AVAILABLE DATA:
= Beginning of Section =
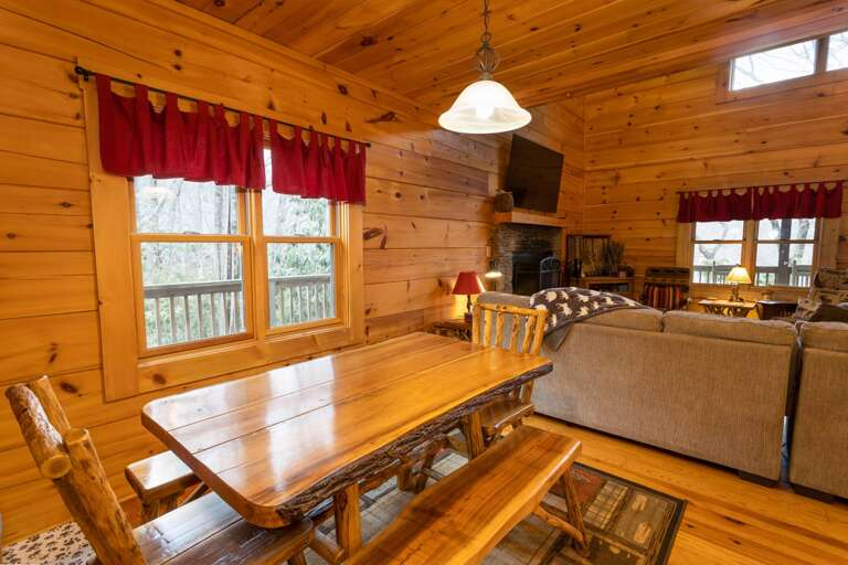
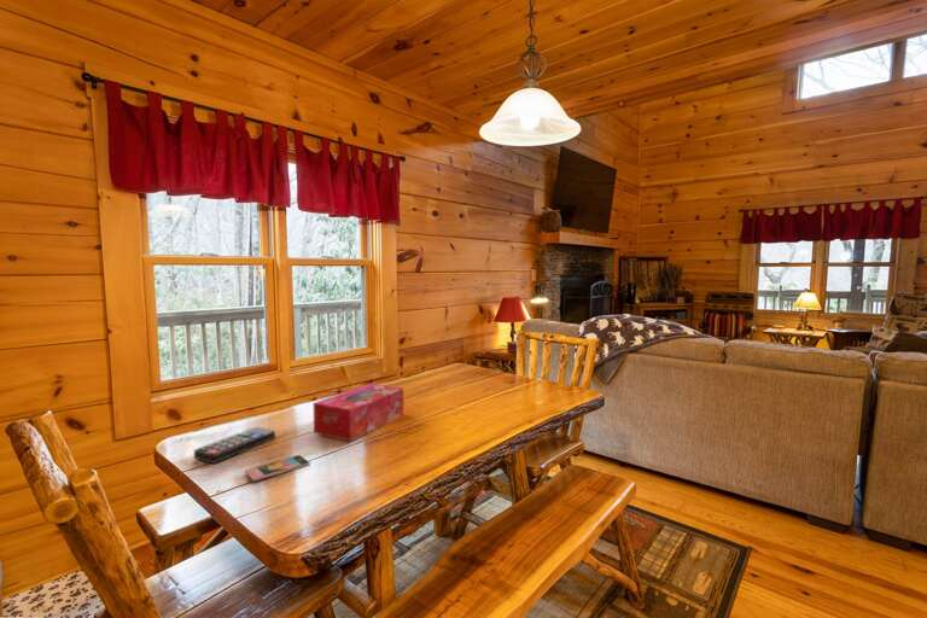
+ smartphone [244,454,311,483]
+ remote control [193,426,276,465]
+ tissue box [313,383,404,443]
= End of Section =
Could you repeat the data exactly, omitting its pictures?

WRITTEN SOLUTION:
+ smartphone [244,454,311,483]
+ remote control [193,426,276,465]
+ tissue box [313,383,404,443]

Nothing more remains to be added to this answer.